Cancer Stem Cells, Ketone Bodies and Lactate: a Metabolic Rethink
Ubaldo Martinez-Outschoorn, MD, Thomas Jefferson University

Lactate and ketone bodies promote tumor growth and metastasis in in vivo xenograft models. Genome-wide transcriptional profiling of human breast cancer cells cultured with lactate or ketones show increased transcription of genes normally associated with "stemness," including genes upregulated in embryonic stem (ES) cells. Similarly, we observe that lactate and ketones promote the growth of bonafide ES cells, providing functional validation. The lactate- and ketone-induced "gene signatures" are able to predict poor clinical outcome (including recurrence and metastasis) in a cohort of human breast cancer patients. Ketone bodies and lactate behave as onco-metabolites, and we directly show that the enzymes associated with ketone body production and re-utilization (HMGCS2, ACAT1/2 and OXCT1/2) are bona fide metabolic oncogenes. Our results mechanistically imply that clinical outcome in breast cancer could simply be determined by metabolic subtype.

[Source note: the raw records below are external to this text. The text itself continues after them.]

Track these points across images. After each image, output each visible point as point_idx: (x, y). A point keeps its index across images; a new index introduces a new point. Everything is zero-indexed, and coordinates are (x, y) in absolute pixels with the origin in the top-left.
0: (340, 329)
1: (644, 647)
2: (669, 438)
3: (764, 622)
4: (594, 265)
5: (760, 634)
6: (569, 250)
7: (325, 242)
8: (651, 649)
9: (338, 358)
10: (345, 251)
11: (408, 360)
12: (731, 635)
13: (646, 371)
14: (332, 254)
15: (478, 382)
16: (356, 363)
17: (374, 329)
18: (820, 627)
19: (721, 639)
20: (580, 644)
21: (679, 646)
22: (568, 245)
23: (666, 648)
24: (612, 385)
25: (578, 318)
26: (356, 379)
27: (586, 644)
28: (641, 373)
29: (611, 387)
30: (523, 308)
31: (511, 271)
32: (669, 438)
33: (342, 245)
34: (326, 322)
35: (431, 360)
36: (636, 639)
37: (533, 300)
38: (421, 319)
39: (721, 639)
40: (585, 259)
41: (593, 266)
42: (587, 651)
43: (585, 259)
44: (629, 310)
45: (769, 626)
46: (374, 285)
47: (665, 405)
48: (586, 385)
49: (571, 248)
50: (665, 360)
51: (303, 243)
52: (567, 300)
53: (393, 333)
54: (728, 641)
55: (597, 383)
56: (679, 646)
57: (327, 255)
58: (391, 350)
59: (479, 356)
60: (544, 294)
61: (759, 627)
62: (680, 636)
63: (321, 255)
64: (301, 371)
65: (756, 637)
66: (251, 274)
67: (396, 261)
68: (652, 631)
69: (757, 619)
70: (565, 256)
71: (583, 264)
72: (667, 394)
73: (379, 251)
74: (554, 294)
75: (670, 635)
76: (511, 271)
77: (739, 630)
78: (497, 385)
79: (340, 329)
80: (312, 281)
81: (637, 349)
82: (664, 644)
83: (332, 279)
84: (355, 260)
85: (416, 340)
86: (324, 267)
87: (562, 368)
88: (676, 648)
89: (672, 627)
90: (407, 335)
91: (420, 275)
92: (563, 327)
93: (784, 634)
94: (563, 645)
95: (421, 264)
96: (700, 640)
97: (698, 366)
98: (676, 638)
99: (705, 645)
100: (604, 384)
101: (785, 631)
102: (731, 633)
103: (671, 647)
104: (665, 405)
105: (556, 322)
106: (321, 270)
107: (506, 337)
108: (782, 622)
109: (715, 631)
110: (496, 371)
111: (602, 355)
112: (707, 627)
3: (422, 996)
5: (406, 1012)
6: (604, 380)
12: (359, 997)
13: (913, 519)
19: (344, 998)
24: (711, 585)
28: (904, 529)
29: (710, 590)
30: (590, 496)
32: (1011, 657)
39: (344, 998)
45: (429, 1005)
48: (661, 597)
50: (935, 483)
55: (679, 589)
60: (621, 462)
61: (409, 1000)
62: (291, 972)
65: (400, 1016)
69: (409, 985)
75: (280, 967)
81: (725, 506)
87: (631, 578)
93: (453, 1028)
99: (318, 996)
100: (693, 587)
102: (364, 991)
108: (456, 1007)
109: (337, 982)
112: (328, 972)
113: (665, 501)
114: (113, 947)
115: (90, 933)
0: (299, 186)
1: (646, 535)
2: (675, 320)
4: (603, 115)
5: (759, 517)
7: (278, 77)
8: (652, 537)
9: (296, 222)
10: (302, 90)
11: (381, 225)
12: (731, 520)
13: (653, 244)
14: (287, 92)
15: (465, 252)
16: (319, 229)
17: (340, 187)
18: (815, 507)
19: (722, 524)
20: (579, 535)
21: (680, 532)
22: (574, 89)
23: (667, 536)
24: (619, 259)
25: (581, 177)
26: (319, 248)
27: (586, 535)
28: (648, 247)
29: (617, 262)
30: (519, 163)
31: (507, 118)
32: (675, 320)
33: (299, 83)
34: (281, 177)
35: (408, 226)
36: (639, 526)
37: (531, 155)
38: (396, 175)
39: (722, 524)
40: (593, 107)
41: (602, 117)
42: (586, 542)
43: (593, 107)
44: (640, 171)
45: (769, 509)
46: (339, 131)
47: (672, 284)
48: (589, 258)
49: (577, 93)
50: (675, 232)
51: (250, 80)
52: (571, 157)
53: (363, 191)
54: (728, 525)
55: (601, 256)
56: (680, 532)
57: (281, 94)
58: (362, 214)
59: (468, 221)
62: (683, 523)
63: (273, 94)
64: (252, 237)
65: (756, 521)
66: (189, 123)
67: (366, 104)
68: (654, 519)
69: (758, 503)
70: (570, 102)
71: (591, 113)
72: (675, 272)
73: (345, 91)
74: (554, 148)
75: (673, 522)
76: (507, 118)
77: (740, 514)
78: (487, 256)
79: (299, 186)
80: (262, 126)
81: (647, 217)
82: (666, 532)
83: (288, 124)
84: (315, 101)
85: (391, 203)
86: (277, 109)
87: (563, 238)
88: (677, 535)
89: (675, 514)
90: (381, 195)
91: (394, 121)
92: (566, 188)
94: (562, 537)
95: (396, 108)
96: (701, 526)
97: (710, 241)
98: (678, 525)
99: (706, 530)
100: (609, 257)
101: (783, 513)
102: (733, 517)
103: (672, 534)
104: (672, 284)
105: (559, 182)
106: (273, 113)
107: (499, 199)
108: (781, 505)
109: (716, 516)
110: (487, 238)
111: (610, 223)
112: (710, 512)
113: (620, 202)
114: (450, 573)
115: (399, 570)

Stem Cell Metabolism in (Re)Programming
Andre Terzic, MD, PhD, Center for Regenerative Medicine, Mayo Clinic

Plasticity in energy metabolism enables the orchestratedcommissioning and decommissioning of metabolic pathways allowing stem cells to transit between and to match the divergent bioenergetic demands of self-renewal versus lineage specification. In this context, transition from oxidative metabolism, typical of somatic tissues, into glycolysis is a prerequisite to fuel proficient reprogramming directing a differentiated cytotype back to the pluripotent ground state. Specifically, nuclear reprogramming reverts extensive mitochondrial networks into cristae-poor remnant structures. Metabolomic analysis of extracellular and intracellular metabolites distinguishes derived pluripotent progeny from parental fibroblasts according to elevated glucose utilization and production of glycolytic end products. Real-time assessment of cell bioenergetics has established a functional metamorphosis of oxidative energy metabolism into glycolysis, quantified as a nuclear reprogramming induced reduction in the ratio of oxygen consumption to extracellular acidification rates and a decrease in mitochondrial reserve capacity. Stimulation of glycolysis promotes, while blockade of glycolytic enzyme activity and enhanced oxidative metabolism blunts, reprogramming efficiency. Metaboproteomics has resolved the upregulated glycolytic enzymes and downregulated electron transport chain complex I subunits underlying cell fate determination. Temporal sampling during reprogramming demonstrated glycolytic gene potentiation prior to induction of pluripotent markers. Conversely, redirection of pluripotency into defined lineages requires mitochondrial biogenesis and maturation of efficient oxidative ATP generation and distribution networks to match the evolving bioenergetic demands. The vital function of stem cell metabolism in governing the anabolic/catabolic balance in order to regulate stemness and lineage specification implicates a broader role for metabolic reprogramming in cell fate decisions and determination of tissue regenerative potential.